Let's skip to the first half the 20th century for many additional perspective and to create us around more contemporary times. After the civil war there were steady improvements in American medicine in the understanding and treatment of certain diseases, new surgical techniques and in physician education and training. But also for the absolute most part the best that doctors could offer their patients was a "wait and see" approach. Medicine could handle bone fractures and perform risky surgeries and the like (now increasingly practiced in sterile surgical environments) but medicines were not yet available to deal with serious illnesses. Many deaths remained the result of untreatable conditions such as for instance tuberculosis, pneumonia, scarlet fever and measles and/or related complications. Doctors were increasingly conscious of heart and vascular conditions, and cancer but they had next to nothing with which to take care of these conditions.

This very basic knowledge of American medical history helps us to understand that until quite recently (around the 1950's) we had almost no technologies with which to take care of serious or even minor ailments. Nothing to take care of you with ensures that visits to the doctor whenever were relegated to emergencies so because scenario costs were obviously minuscule. Another factor that has changed into a key driver of today's healthcare costs is that medical treatments that have been provided were paid for out-of-pocket. There is no medical insurance and certainly not medical insurance paid by somebody else as an employer. Costs were the responsibility of the in-patient and perhaps a few charities that among other activities supported charity hospitals for the poor and destitute.
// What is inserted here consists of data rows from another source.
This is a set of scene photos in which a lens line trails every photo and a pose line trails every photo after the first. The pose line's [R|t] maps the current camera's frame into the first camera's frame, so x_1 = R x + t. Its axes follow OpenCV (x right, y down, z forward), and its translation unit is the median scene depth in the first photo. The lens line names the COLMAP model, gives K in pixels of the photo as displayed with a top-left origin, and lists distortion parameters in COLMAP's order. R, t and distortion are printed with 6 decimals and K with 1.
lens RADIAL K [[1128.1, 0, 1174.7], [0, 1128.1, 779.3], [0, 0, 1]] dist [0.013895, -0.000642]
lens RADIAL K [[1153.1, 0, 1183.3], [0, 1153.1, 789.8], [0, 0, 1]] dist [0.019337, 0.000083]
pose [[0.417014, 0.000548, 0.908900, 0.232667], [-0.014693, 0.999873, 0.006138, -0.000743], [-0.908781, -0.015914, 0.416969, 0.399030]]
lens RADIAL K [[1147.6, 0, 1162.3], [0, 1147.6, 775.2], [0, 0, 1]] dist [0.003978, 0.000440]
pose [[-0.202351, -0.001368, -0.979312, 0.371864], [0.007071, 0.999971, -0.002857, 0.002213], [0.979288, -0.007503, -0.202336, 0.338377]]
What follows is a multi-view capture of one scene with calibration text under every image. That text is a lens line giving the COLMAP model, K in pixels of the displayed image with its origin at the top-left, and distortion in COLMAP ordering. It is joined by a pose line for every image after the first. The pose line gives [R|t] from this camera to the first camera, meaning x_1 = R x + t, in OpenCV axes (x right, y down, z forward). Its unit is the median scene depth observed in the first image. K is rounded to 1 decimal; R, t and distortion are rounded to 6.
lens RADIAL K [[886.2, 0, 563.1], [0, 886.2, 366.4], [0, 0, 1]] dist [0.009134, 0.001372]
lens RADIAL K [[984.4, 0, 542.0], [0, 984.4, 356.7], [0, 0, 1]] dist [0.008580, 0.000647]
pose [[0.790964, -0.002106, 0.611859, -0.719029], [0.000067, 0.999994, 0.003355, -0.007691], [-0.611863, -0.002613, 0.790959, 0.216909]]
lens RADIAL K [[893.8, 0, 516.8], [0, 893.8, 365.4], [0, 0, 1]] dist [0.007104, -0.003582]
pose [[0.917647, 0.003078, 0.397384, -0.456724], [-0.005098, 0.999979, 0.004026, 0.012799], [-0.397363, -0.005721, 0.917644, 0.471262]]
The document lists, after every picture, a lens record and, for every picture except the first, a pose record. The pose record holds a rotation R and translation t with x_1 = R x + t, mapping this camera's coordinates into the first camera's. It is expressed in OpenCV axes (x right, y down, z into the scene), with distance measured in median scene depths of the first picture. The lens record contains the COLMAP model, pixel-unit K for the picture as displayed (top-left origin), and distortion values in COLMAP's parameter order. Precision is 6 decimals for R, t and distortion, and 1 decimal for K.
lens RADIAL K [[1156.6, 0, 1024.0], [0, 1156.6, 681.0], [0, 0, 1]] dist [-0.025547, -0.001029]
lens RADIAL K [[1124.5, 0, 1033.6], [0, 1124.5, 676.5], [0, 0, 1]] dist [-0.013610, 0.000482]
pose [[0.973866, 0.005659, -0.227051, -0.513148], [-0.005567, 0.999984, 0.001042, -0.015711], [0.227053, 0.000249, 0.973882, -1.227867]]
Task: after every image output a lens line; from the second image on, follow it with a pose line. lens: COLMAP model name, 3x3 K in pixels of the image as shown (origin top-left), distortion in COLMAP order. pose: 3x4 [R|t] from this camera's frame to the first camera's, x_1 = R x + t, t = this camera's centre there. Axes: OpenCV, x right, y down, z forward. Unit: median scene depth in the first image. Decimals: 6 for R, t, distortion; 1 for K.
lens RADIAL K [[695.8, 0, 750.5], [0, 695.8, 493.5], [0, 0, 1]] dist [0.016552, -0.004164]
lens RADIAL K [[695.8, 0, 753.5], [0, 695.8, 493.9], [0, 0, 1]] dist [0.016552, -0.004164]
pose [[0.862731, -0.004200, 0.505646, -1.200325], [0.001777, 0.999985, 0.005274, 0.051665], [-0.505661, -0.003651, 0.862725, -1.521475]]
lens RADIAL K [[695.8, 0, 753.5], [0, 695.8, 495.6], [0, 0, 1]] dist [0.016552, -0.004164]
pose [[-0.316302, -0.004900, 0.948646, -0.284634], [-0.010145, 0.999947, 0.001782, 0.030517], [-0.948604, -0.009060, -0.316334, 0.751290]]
What does healthcare insurance have regarding healthcare costs? Its effect on healthcare costs is enormous. When medical insurance for individuals and families emerged as a means for corporations to escape wage freezes and to attract and retain employees after World War II, almost overnight there is a good pool of money readily available for health care. Money, as a result of the accessibility to billions of dollars from medical insurance pools, encouraged an innovative America to increase medical research efforts. As more and more Americans became insured not just through private, employer sponsored medical insurance but through increased government funding that created Medicare, Medicaid and expanded veteran healthcare benefits, finding a cure for just about anything is becoming very lucrative. This really is also the principal reason for the vast variety of treatments we have available today. I do not wish to convey that this can be a bad thing. Think of the tens of countless lives which were saved, extended and made more productive as a result. But with a funding source grown to its current magnitude (hundreds of billions of dollars annually) upward pressure on healthcare costs are inevitable. Doctor's offer and the majority of us demand and get access to the most recent available healthcare technology, pharmaceuticals and surgical interventions. So there is more healthcare to pay our money on and until very recently the majority of us were insured and the expense were largely included in a third-party (government, employers). This is actually the "perfect storm" for higher and higher healthcare costs and by and large, the storm is intensifying.

At this point, let's turn to an integral question. Is the current trajectory of U.S. healthcare spending sustainable? Can America maintain its world competitiveness when 16%, heading for 20% of our gross national product is being allocated to healthcare? What're the other industrialized countries spending on healthcare and could it be even near to these numbers? Add politics and an election year and the complete issue gets badly muddled and misrepresented.